El analgésico empezaba a surtir efectos. Paws entornó los ojos.

—Están preparando algo muy gordo —prosiguió Olaya—. Jamás he visto una concentración de naves tan grande. Quizás haya treinta o cuarenta, y el número se incrementa cada día.

—Pregúntaselo al general —dijo Paws, bostezando.

—Ya lo he hecho, pero no quiere contestarme qué es lo que traman.

—Emm… bueno, supongo que sea lo que sea, nos enteraremos dentro de poco.

—Volveré dentro de una hora, cuando hayas descansado. Te haremos una tomografía y veremos qué pasa. Más tarde llamaré a Necker. No tengo ninguna prisa en verle por mi enfermería.

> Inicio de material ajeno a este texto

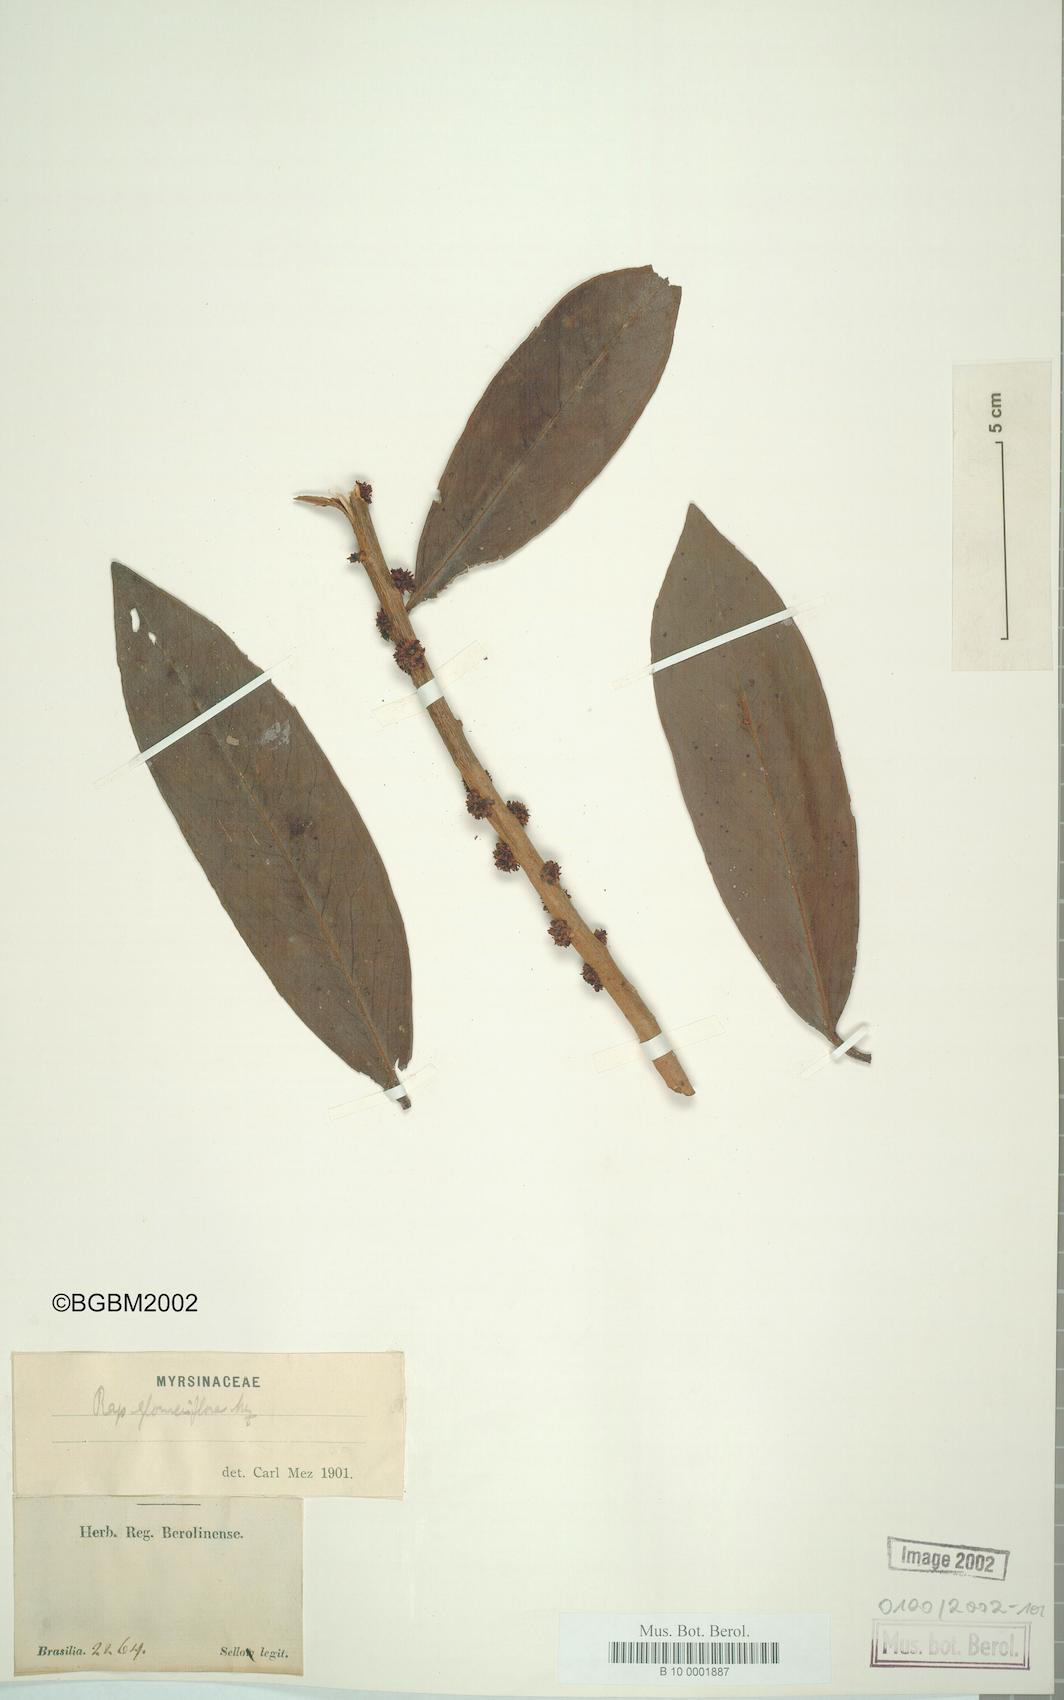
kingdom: Plantae
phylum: Tracheophyta
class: Magnoliopsida
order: Ericales
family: Primulaceae
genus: Myrsine
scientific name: Myrsine umbellata
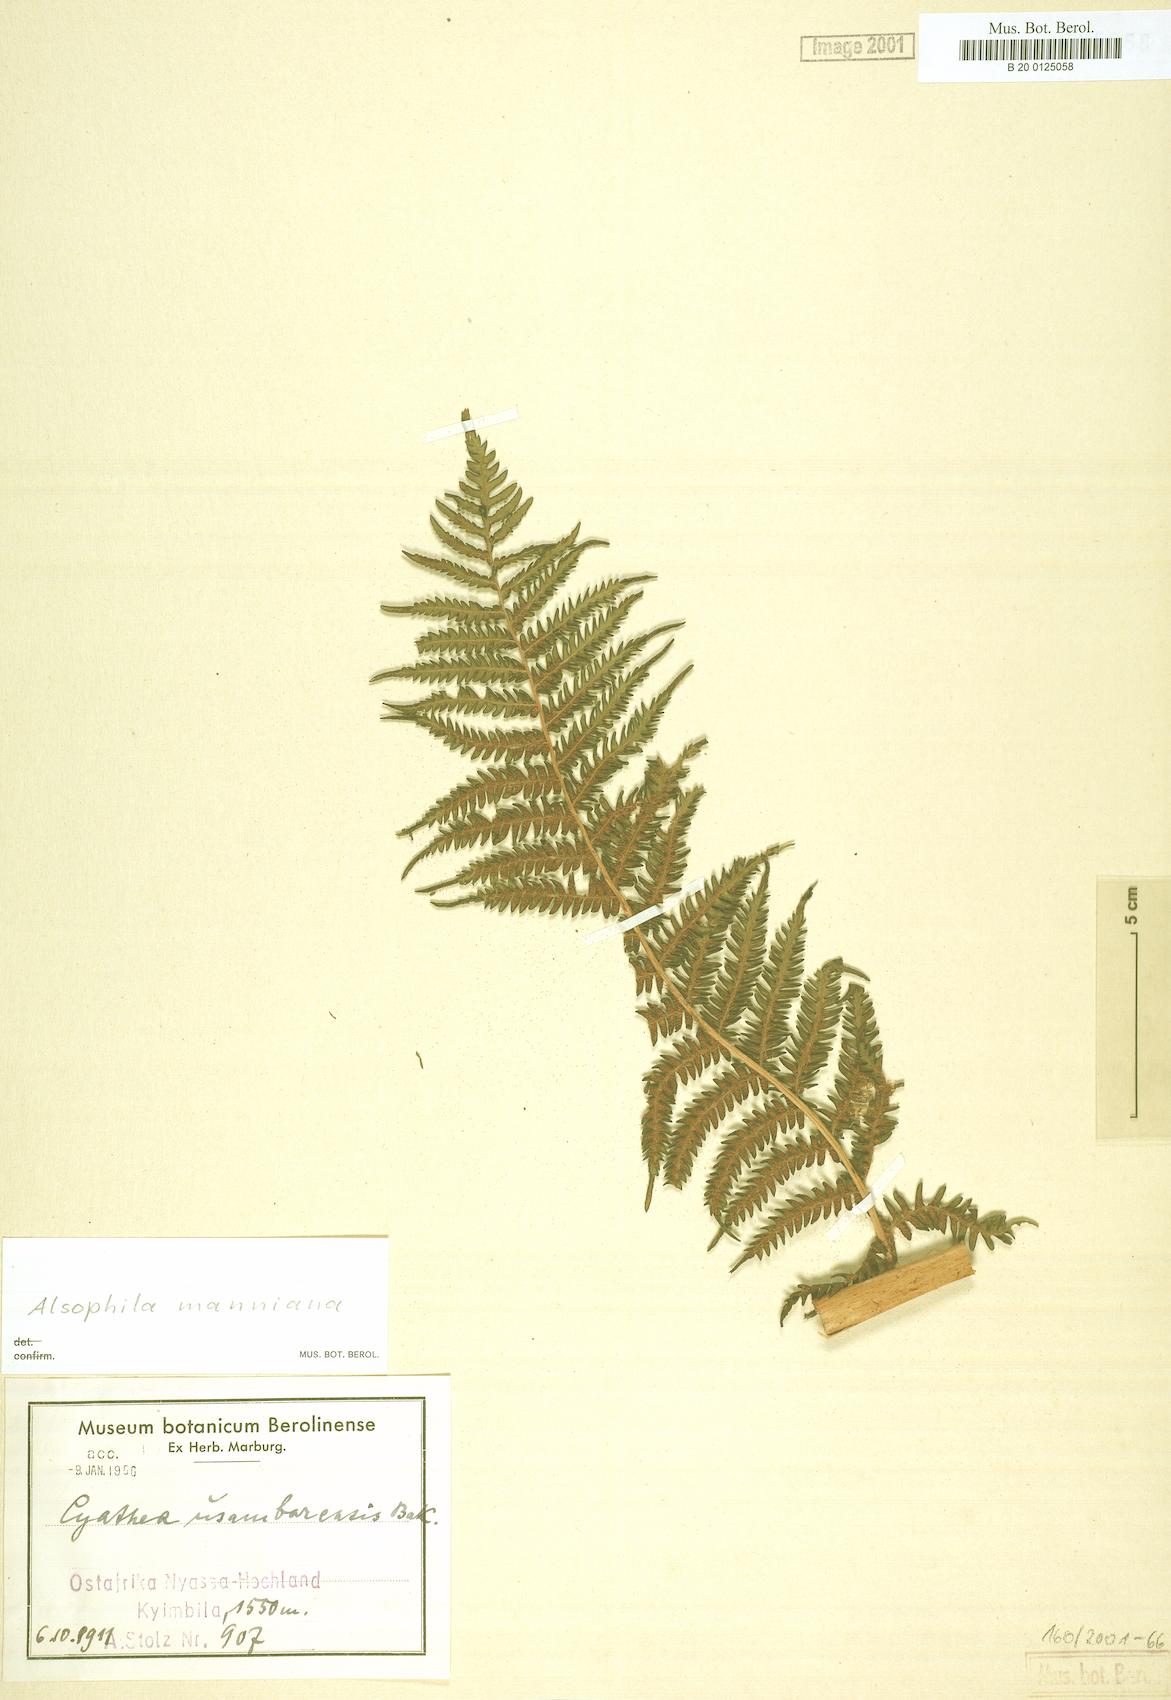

Paws asintió con la cabeza y cerró los ojos. Un silbido intermitente se introducía por los recovecos de su conciencia, como la válvula de una cafetera acatarrada. Esa cosa seguía allí en un segundo plano, observando. El analgésico la hacía visible de nuevo, como el fundido borroso de una pesadilla que salta a la realidad y permanece flotando entre sus pensamientos, hurgando la mente. Se preguntó si mientras estuvo en coma le habrían introducido algún chip en los sesos. Olaya no era el único médico a bordo del Némesis, y tal vez Necker se había percatado de que no llevaba ningún Eyex. Paws no estaba seguro de nada.

Trató de dormir. El silbido se transformó en una débil nota musical, un misterioso Re sostenido interpretado por un flautista invisible. Tenía que ver esas tomografías. Olaya no le engañaría, si detectaba un cuerpo extraño en su cerebro se lo diría.

Pero ¿qué sucedería si no encontraba nada?